BitNet & 1.58-bit LLMs: Ternary Quantization

The 1.58-bit Paradigm ({-1, 0, 1})

Microsoft's BitNet b1.58 represents a shift in LLM architecture. Weights are constrained to ternary values: -1, 0, or 1, requiring approximately 1.58 bits per parameter.

Computational Efficiency

In standard Transformer architectures, the Matrix Multiplication (GEMM) operation is the primary bottleneck. BitNet replaces standard multiplications with integer addition and subtraction. This optimization is particularly effective for CPU architectures, which can execute these operations with high throughput.

6.25x Speedup over FP16

80% Energy Reduction

~4x Memory Reduction

Technical Implementation

BitLinear Layers: Utilizes a quantization-aware ternary strategy to maintain performance parity with full-precision models.
Benchmarking: BitNet 1.58b achieves competitive results on benchmarks such as MMLU and GSM8K compared to FP16 models.
bitnet.cpp: Provides optimized kernels for x86 and ARM architectures, facilitating low-latency inference on standard CPUs.

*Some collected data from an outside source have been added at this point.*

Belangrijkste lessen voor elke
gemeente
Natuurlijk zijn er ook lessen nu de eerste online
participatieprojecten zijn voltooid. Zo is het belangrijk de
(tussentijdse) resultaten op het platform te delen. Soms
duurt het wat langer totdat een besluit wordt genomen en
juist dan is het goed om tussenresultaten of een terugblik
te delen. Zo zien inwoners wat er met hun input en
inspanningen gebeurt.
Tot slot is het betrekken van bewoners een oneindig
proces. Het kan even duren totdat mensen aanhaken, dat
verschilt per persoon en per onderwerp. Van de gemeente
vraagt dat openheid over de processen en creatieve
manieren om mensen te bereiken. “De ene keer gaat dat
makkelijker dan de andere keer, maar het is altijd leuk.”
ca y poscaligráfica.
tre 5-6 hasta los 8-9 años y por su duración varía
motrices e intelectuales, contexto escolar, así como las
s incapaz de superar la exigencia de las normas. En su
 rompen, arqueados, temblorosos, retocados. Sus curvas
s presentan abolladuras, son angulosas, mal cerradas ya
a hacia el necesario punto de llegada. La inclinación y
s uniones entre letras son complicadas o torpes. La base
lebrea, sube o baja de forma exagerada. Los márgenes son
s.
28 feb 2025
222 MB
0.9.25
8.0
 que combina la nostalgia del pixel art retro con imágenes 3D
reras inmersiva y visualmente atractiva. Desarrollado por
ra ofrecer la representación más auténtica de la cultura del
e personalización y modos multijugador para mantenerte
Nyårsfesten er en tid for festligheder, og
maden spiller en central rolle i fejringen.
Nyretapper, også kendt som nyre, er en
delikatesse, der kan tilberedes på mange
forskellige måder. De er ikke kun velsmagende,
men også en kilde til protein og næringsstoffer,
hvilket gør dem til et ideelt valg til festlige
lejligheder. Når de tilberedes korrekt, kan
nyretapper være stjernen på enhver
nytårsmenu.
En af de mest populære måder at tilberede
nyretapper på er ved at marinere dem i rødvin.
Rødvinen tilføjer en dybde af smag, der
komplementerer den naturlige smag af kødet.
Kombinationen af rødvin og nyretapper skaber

Historical Low-Bit Initiatives

BinaryNet (2016): One of the first successful attempts to train neural networks with binary weights and activations.
XNOR-Net: A milestone research paper demonstrating that convolution operations can be performed using XOR and bitcounting.
DoReFa-Net: A framework for training low bitwidth convolutional neural networks with arbitrary bitwidth weights, activations, and gradients.
Ternary Weight Networks (TWN): Early research into discretizing weights to {-1, 0, 1} which paved the way for modern ternary LLMs.

Objective

The 1.58-bit paradigm enables the deployment of high-parameter models on low-power devices and legacy hardware by minimizing memory footprint and eliminating floating-point dependency.